Google, whilst choosing not to participate in the hearing, is not exempt from government oversight. Last year, the European Union levied a fine of over 2 billion euros on Google because the service gave an ‘illegal advantage to [its] own comparison shopping.’ A few months after, Missouri’s State Attorney General accused Google of violating ‘consumer-protection and antitrust laws.’
Google is still not in the clear as US State Attorney General, Jeff Sessions, also announced on Wednesday that he will be meeting with various states attorney generals to ‘discuss whether social media platforms are purposefully stifling free speech and obstructing competition.’
But Sessions did not provide any specific examples on how social media companies were influencing competition or incorporating censorship. While there is no denying that companies such as Google and Facebook amass large amounts of influence with their huge user base, government intervention by this particular administration might not be the most suitable option.

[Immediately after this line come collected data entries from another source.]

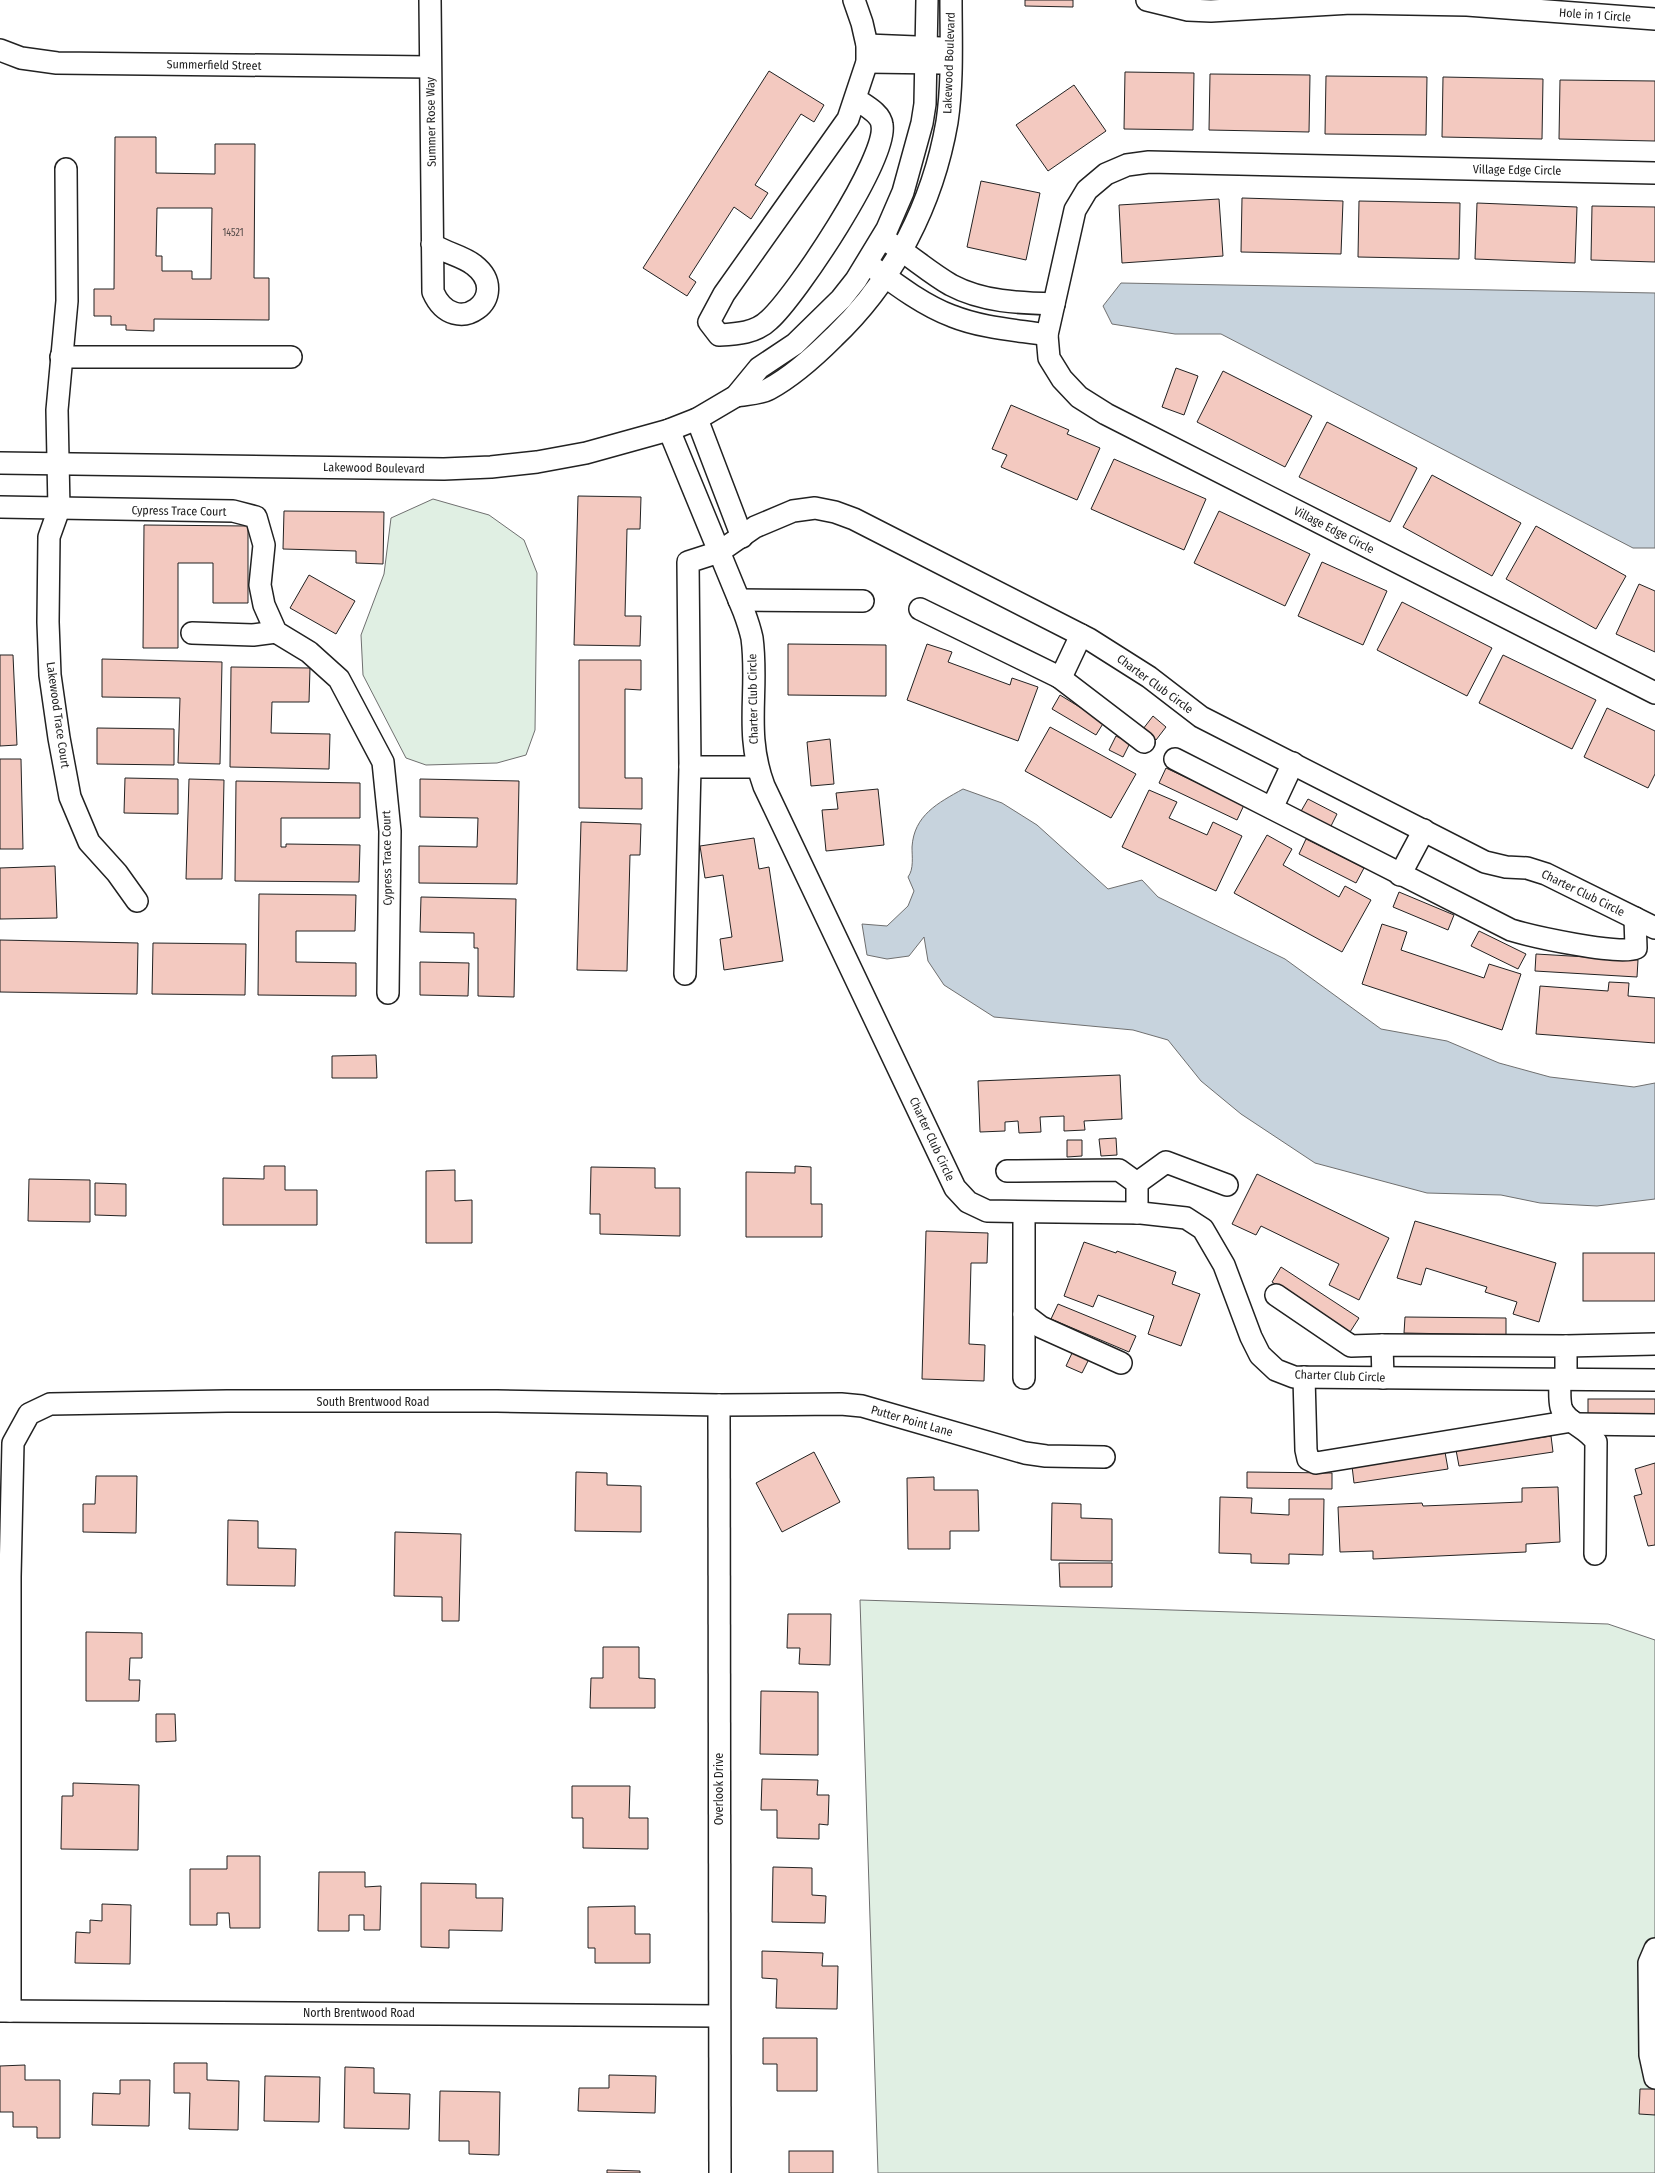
<svg xmlns="http://www.w3.org/2000/svg" width="1655" height="2173" font-family="'Fira Sans Condensed',sans-serif">
	<rect width="100%" height="100%" fill="#fff"/>
	<g fill="#e0efe3" stroke="#6f6f6f">
		<polygon points="433,499 489,515 524,540 537,573 535,730 526,755 497,763 426,765 406,758 363,675 361,635 384,574 391,518"/>
		<polygon points="860,1600 1608,1624 1655,1640 1655,2173 878,2173"/>
	</g>
	<g fill="#c7d3dd" stroke="#6f6f6f">
		<polygon points="1121,283 1655,293 1655,548 1633,548 1221,334 1175,334 1112,324 1103,306"/>
		<path d="M963 789 1002 803 1037 825 1108 889 1142 880 1158 897 1285 959 1381 1029 1447 1041 1499 1063 1550 1077 1634 1087 1655 1083V1199L1597 1206 1540 1203 1501 1195 1427 1193 1315 1163 1241 1114 1201 1081 1168 1040 1133 1030 994 1017 944 985 928 961 924 937 909 956 887 959 867 955 862 924 887 926 908 906 914 891 908 877C914 869 912 857 912 847 914 815 938 803 963 789Z"/>
	</g>
	<g fill="#f3c9c0" stroke="#222" fill-rule="evenodd">
		<polygon points="1025,0 1073,0 1073,7 1025,6"/>
		<polygon points="769,71 824,105 814,122 801,114 755,185 768,193 751,219 734,207 689,277 696,282 687,296 643,268"/>
		<polygon points="1125,72 1194,73 1193,130 1124,129"/>
		<polygon points="1210,74 1310,75 1309,132 1209,130"/>
		<polygon points="1326,76 1427,77 1426,135 1325,134"/>
		<polygon points="1443,77 1543,79 1542,139 1442,137"/>
		<polygon points="1560,80 1655,81 1655,141 1559,139"/>
		<polygon points="1074,85 1106,131 1048,171 1016,125"/>
		<path d="M115 137H156V173L215 174V144H255L254 278H269V320L154 319V331L126 330V325H111V316H94V289H114ZM157 208H212L211 279H192V271H162V256H156Z"/>
		<polygon points="981,181 1040,193 1026,260 967,247"/>
		<polygon points="1242,198 1343,201 1341,254 1241,252"/>
		<polygon points="1219,199 1223,256 1122,263 1119,205"/>
		<polygon points="1359,201 1460,203 1459,259 1358,257"/>
		<polygon points="1477,203 1577,207 1575,263 1475,259"/>
		<polygon points="1592,206 1655,207 1655,262 1591,260"/>
		<polygon points="1176,368 1198,376 1184,415 1162,407"/>
		<polygon points="1223,371 1312,416 1285,467 1197,422"/>
		<polygon points="1011,405 1069,430 1067,434 1100,448 1077,500 1001,467 1007,455 992,449"/>
		<polygon points="1327,422 1417,468 1390,522 1299,477"/>
		<polygon points="1114,459 1206,499 1184,550 1091,509"/>
		<polygon points="1432,475 1521,523 1492,576 1403,527"/>
		<polygon points="578,496 641,497 640,529 627,529 625,616 641,616 640,646 574,645"/>
		<polygon points="284,511 384,512 383,564 356,563 356,551 283,549"/>
		<polygon points="1219,511 1310,554 1285,606 1194,563"/>
		<polygon points="144,525 248,526 248,603 213,603 213,563 178,563 178,648 143,648"/>
		<polygon points="1536,526 1626,576 1596,629 1506,579"/>
		<polygon points="1322,562 1387,591 1363,645 1298,616"/>
		<polygon points="309,575 355,601 336,634 290,608"/>
		<polygon points="1639,584 1655,591 1655,652 1616,634"/>
		<polygon points="1402,602 1492,648 1467,696 1377,650"/>
		<polygon points="788,644 886,645 886,696 788,695"/>
		<polygon points="927,644 952,652 948,662 1010,685 1012,678 1038,687 1018,741 907,700"/>
		<polygon points="0,655 13,655 17,745 0,746"/>
		<polygon points="1503,655 1596,700 1572,749 1479,703"/>
		<polygon points="102,659 222,662 220,764 178,763 180,698 102,697"/>
		<polygon points="579,660 641,660 641,690 625,689 625,778 642,778 642,809 579,808"/>
		<polygon points="231,667 310,668 309,702 272,702 271,733 330,734 329,769 230,767"/>
		<polygon points="1060,695 1104,722 1096,735 1052,709"/>
		<polygon points="1607,708 1655,731 1655,774 1648,788 1584,757"/>
		<polygon points="1153,716 1166,727 1156,740 1143,729"/>
		<polygon points="1050,727 1136,774 1111,818 1025,771"/>
		<polygon points="97,728 174,729 174,765 97,764"/>
		<polygon points="1116,736 1130,743 1123,757 1109,750"/>
		<polygon points="830,739 834,784 811,786 807,742"/>
		<polygon points="0,759 21,759 23,849 0,849"/>
		<polygon points="1166,768 1244,805 1237,820 1159,783"/>
		<polygon points="125,778 178,779 178,814 124,813"/>
		<polygon points="189,779 224,780 222,879 186,879"/>
		<polygon points="420,779 519,781 517,884 419,883 419,846 477,847 478,818 420,817"/>
		<polygon points="236,781 360,783 360,818 281,818 281,847 286,847 286,844 360,845 359,882 235,881"/>
		<polygon points="878,789 884,845 826,851 822,810 838,809 836,793"/>
		<polygon points="1149,790 1177,802 1169,818 1207,835 1213,822 1242,836 1216,891 1122,847"/>
		<polygon points="1308,799 1337,814 1330,828 1300,813"/>
		<polygon points="581,822 641,824 640,855 630,855 627,971 577,970"/>
		<polygon points="1267,835 1292,849 1283,865 1339,897 1345,886 1371,900 1342,952 1234,893"/>
		<polygon points="754,838 759,869 769,867 783,961 724,970 720,939 732,937 723,875 705,878 700,846"/>
		<polygon points="1306,839 1364,868 1356,883 1299,854"/>
		<polygon points="55,866 57,918 0,919 0,868"/>
		<polygon points="1399,892 1454,915 1448,930 1393,907"/>
		<polygon points="259,894 356,895 355,931 296,931 296,962 356,963 356,996 258,995"/>
		<polygon points="421,897 516,899 514,997 478,996 478,948 474,948 474,933 420,932"/>
		<polygon points="1382,924 1407,932 1401,950 1484,978 1489,964 1521,974 1502,1030 1362,984"/>
		<polygon points="1479,931 1526,954 1518,969 1471,946"/>
		<polygon points="0,940 138,943 137,994 0,992"/>
		<polygon points="153,943 246,944 245,995 152,994"/>
		<polygon points="1536,954 1638,960 1637,977 1535,971"/>
		<polygon points="420,962 469,963 468,996 420,995"/>
		<polygon points="1609,982 1629,983 1628,996 1655,998 1655,1043 1536,1034 1540,986 1608,991"/>
		<polygon points="376,1055 377,1078 332,1078 332,1056"/>
		<polygon points="1120,1075 1122,1119 1084,1121 1085,1130 1064,1131 1064,1116 1040,1117 1041,1132 1019,1133 1018,1121 1005,1122 1005,1131 980,1132 978,1081"/>
		<polygon points="1116,1138 1117,1155 1101,1156 1099,1139"/>
		<polygon points="1067,1140 1082,1140 1082,1156 1067,1157"/>
		<polygon points="264,1166 285,1166 285,1190 317,1190 317,1225 223,1225 223,1178 264,1179"/>
		<polygon points="795,1166 811,1167 811,1204 822,1204 822,1237 746,1237 746,1172 795,1173"/>
		<polygon points="591,1167 655,1168 655,1188 680,1188 680,1236 600,1234 600,1214 590,1214"/>
		<polygon points="455,1170 455,1201 472,1200 472,1243 426,1243 426,1171"/>
		<polygon points="1257,1174 1389,1238 1359,1300 1329,1285 1339,1264 1261,1226 1256,1235 1232,1224"/>
		<polygon points="29,1179 90,1180 90,1222 28,1221"/>
		<polygon points="95,1183 126,1184 126,1216 95,1215"/>
		<polygon points="1415,1221 1556,1263 1539,1322 1513,1314 1517,1302 1485,1292 1487,1287 1426,1268 1421,1285 1397,1278"/>
		<polygon points="926,1231 988,1233 987,1263 971,1263 969,1344 985,1345 984,1381 922,1379"/>
		<polygon points="1084,1242 1116,1253 1117,1251 1176,1272 1172,1284 1200,1294 1181,1346 1148,1334 1154,1316 1098,1295 1093,1307 1064,1296"/>
		<rect x="1583" y="1253" width="72" height="48"/>
		<polygon points="1281,1267 1359,1318 1350,1332 1272,1282"/>
		<polygon points="1058,1304 1136,1336 1129,1352 1051,1319"/>
		<polygon points="1405,1317 1506,1318 1506,1335 1404,1333"/>
		<polygon points="1073,1351 1089,1359 1082,1373 1066,1366"/>
		<rect x="1588" y="1399" width="67" height="17"/>
		<polygon points="1551,1436 1553,1452 1459,1466 1456,1450"/>
		<polygon points="814,1452 840,1502 782,1532 756,1483"/>
		<polygon points="1445,1452 1448,1469 1354,1483 1352,1466"/>
		<polygon points="1655,1463 1655,1545 1648,1546 1634,1496 1642,1494 1635,1469"/>
		<polygon points="576,1472 607,1473 607,1485 641,1486 641,1532 575,1531"/>
		<polygon points="1247,1472 1332,1473 1332,1489 1247,1488"/>
		<polygon points="96,1476 137,1476 136,1533 83,1532 83,1504 95,1504"/>
		<polygon points="934,1477 934,1490 978,1490 979,1531 950,1531 950,1549 908,1549 907,1478"/>
		<polygon points="1558,1487 1560,1542 1526,1544 1526,1552 1373,1559 1373,1551 1340,1552 1338,1507 1422,1503 1423,1506 1522,1502 1522,1488"/>
		<polygon points="1220,1497 1252,1498 1251,1513 1289,1515 1289,1499 1324,1499 1323,1555 1289,1554 1289,1564 1251,1563 1251,1554 1219,1553"/>
		<polygon points="1052,1503 1081,1504 1081,1518 1112,1519 1112,1561 1051,1560"/>
		<polygon points="228,1520 258,1521 258,1548 296,1549 295,1586 227,1585"/>
		<polygon points="395,1532 461,1534 459,1621 442,1621 442,1597 394,1596"/>
		<polygon points="1059,1563 1112,1563 1112,1587 1060,1587"/>
		<polygon points="788,1614 831,1614 830,1665 799,1664 800,1648 787,1648"/>
		<polygon points="86,1632 142,1633 142,1658 130,1658 129,1680 140,1680 139,1701 86,1701"/>
		<polygon points="603,1647 639,1647 639,1678 655,1679 655,1708 590,1708 591,1678 603,1678"/>
		<polygon points="761,1691 818,1692 818,1755 760,1754"/>
		<polygon points="156,1714 175,1714 176,1741 156,1742"/>
		<polygon points="762,1779 818,1780 817,1795 829,1795 828,1825 819,1824 819,1839 777,1838 777,1810 761,1810"/>
		<polygon points="73,1783 139,1785 138,1850 61,1849 62,1796 73,1796"/>
		<polygon points="572,1786 630,1786 629,1818 648,1818 648,1849 583,1848 583,1818 572,1818"/>
		<polygon points="227,1856 260,1856 260,1928 230,1928 229,1913 217,1913 217,1925 190,1925 190,1869 227,1869"/>
		<polygon points="773,1867 812,1868 812,1895 826,1896 825,1923 772,1922"/>
		<polygon points="319,1872 365,1872 365,1887 381,1886 380,1930 364,1930 364,1915 349,1915 349,1931 318,1931"/>
		<polygon points="421,1883 476,1884 476,1898 503,1898 502,1931 449,1930 449,1948 421,1947"/>
		<polygon points="102,1904 131,1905 130,1964 75,1963 76,1932 90,1933 90,1920 102,1921"/>
		<polygon points="635,1906 635,1934 650,1934 650,1963 595,1963 595,1948 588,1948 588,1907"/>
		<polygon points="762,1951 823,1953 822,1966 838,1966 837,2009 776,2008 777,1979 762,1978"/>
		<polygon points="763,2038 817,2038 817,2091 777,2091 777,2064 763,2064"/>
		<polygon points="174,2063 207,2063 207,2080 239,2081 238,2130 189,2129 190,2093 174,2093"/>
		<polygon points="25,2065 25,2080 60,2080 60,2138 37,2138 37,2127 13,2127 13,2112 0,2112 0,2066"/>
		<polygon points="345,2067 374,2068 374,2093 410,2094 409,2129 344,2128"/>
		<polygon points="609,2075 656,2076 655,2113 578,2111 579,2088 609,2088"/>
		<polygon points="265,2076 320,2077 319,2122 264,2121"/>
		<polygon points="120,2080 150,2080 149,2126 92,2125 93,2093 120,2094"/>
		<polygon points="1640,2089 1655,2089 1655,2115 1639,2114"/>
		<polygon points="440,2091 500,2092 499,2155 469,2154 469,2141 439,2141"/>
		<rect x="789" y="2151" width="44" height="22"/>
		<polygon points="607,2170 640,2171 640,2173 607,2173"/>
	</g>
	<g fill="none" stroke-linecap="round" stroke-linejoin="round">
		<g stroke="#222" stroke-width="24">
			<g id="minor">
				<path d="M430 0 433 292C455 342 514 296 474 265 463 256 445 253 432 244"/>
				<path d="M854 0 862 23 867 45V62L848 119 724 294 709 322 719 335C737 334 756 333 769 320 796 296 888 158 882 125 881 113 864 105 856 99"/>
				<polyline points="1147,0 1188,10 1211,11 1351,3 1467,5 1655,19"/>
				<polyline points="867,45 941,48"/>
				<polyline points="0,50 21,58 57,63 430,67"/>
				<polyline points="867,62 941,63"/>
				<polyline points="66,169 67,301 57,410 59,509 49,537 48,622 50,675 59,738 70,797 89,842 117,873 137,901"/>
				<polyline points="1655,173 1149,162 1127,165 1106,174 1087,190 1075,210 1047,335 1049,358 1062,379 1079,397 1106,414 1655,693"/>
				<path d="M890 243C911 256 930 273 951 285 983 302 1019 303 1054 304"/>
				<path d="M875 269C898 286 925 306 952 316 982 328 1016 330 1047 335"/>
				<polyline points="61,357 291,357"/>
				<path d="M736 396C746 394 760 394 769 389 793 376 815 356 834 337 894 280 933 203 947 122 953 82 951 40 951 0"/>
				<polyline points="697,419 742,537"/>
				<path d="M669 430 744 612C747 620 750 629 752 638 759 690 744 733 764 786L955 1188 968 1202 987 1211 1141 1213 1186 1218 1203 1229 1224 1265 1251 1337 1260 1355 1276 1370 1294 1377 1655 1380"/>
				<polyline points="0,463 444,469 491,467 537,462 586,453 669,430 697,419 736,396 759,368 795,344 841,299 856,280 887,229 903,192 922,123 925,104 927,0"/>
				<polyline points="0,507 233,511 256,517 264,545 260,585 264,605 276,632 309,652 339,679 383,762 390,831 388,993"/>
				<polyline points="739,600 863,601"/>
				<polyline points="920,609 1059,677 1064,671 1081,635"/>
				<polyline points="192,633 253,635 276,632"/>
				<polyline points="1059,677 1144,742"/>
				<path d="M1175 759 1511 930C1531 936 1620 956 1636 948L1635 918"/>
				<polyline points="690,767 688,562 719,552 755,527 793,511 815,508 835,512 854,519 1089,639 1149,677 1201,717 1485,862 1506,867 1527,868 1546,874 1655,928"/>
				<polyline points="1272,808 1293,763"/>
				<polyline points="1400,875 1424,830"/>
				<polyline points="685,974 690,767 757,767"/>
				<polyline points="1007,1171 1119,1170 1137,1183 1137,1213"/>
				<polyline points="1137,1183 1166,1162 1227,1185"/>
				<polyline points="1024,1213 1024,1378"/>
				<polyline points="1276,1295 1351,1346 1382,1345"/>
				<polyline points="1024,1314 1041,1327 1121,1363"/>
				<polyline points="1566,1346 1655,1344"/>
				<polyline points="1304,1377 1306,1450 1308,1459 1316,1463 1572,1421"/>
				<polyline points="1383,1378 1382,1345 1566,1346 1566,1379"/>
				<path d="M1560 1379C1560 1388 1559 1398 1561 1407 1565 1423 1587 1427 1596 1442L1595 1554"/>
				<polyline points="719,1405 720,2173"/>
				<polyline points="1578,1424 1655,1425"/>
				<polyline points="1655,1949 1649,1963 1650,2055 1655,2078"/>
				<polyline points="0,2011 719,2016"/>
				<polyline points="10,2011 10,1577 13,1443 29,1414 50,1404 227,1401 497,1401 719,1405 841,1404 862,1406 1025,1453 1046,1456 1104,1457"/>
			</g>
		</g>
		<use href="#minor" stroke="#fff" stroke-width="21"/>
	</g>
	<g text-anchor="middle" stroke-width="4" stroke-linejoin="round" paint-order="stroke">
		<g font-size="10" fill="#564c4a">
			<text x="233" y="236">14521</text>
		</g>
		<g font-size="12" fill="#222" stroke="#fff">
			<text transform="translate(1595 15) rotate(4)" y="4">Hole in 1 Circle</text>
			<text transform="translate(949 63) rotate(-88)" y="4">Lakewood Boulevard</text>
			<text transform="translate(214 65) rotate(1)" y="4">Summerfield Street</text>
			<text transform="translate(431 122) rotate(-91)" y="4">Summer Rose Way</text>
			<text transform="translate(1517 170) rotate(1)" y="4">Village Edge Circle</text>
			<text transform="translate(374 468) rotate(1)" y="4">Lakewood Boulevard</text>
			<text transform="translate(179 511) rotate(1)" y="4">Cypress Trace Court</text>
			<text transform="translate(1334 530) rotate(27)" y="4">Village Edge Circle</text>
			<text transform="translate(1155 684) rotate(36)" y="4">Charter Club Circle</text>
			<text transform="translate(753 699) rotate(-91)" y="4">Charter Club Circle</text>
			<text transform="translate(58 715) rotate(82)" y="4">Lakewood Trace Court</text>
			<text transform="translate(387 858) rotate(-91)" y="4">Cypress Trace Court</text>
			<text transform="translate(1583 893) rotate(26)" y="4">Charter Club Circle</text>
			<text transform="translate(932 1139) rotate(65)" y="4">Charter Club Circle</text>
			<text transform="translate(1340 1376) rotate(2)" y="4">Charter Club Circle</text>
			<text x="373" y="1406">South Brentwood Road</text>
			<text transform="translate(912 1421) rotate(16)" y="4">Putter Point Lane</text>
			<text transform="translate(719 1789) rotate(-90)" y="4">Overlook Drive</text>
			<text x="359" y="2017">North Brentwood Road</text>
		</g>
	</g>
</svg>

The current deep partisan divide in the US may be influencing the government’s approach to big tech, as many Republicans are of the opinion that regulating big tech could allow for greater free speech as they currently stifle non-liberal viewpoints.
Democrat senators have made the argument that the ‘whole hearing was intended to actually push social media platforms towards unfairly promoting conservatives over liberals.’
Whilst both Facebook and Twitter were quick to admit that there were problems with their platforms that needed to be addressed, government oversight by an administration which believes that they are unfairly treated by social media platforms might not offer the most objective regulation.
Big tech seems to be another arena for the two major US political parties to fight their bipartisan war. What this means for the future of social media platforms is yet to be seen.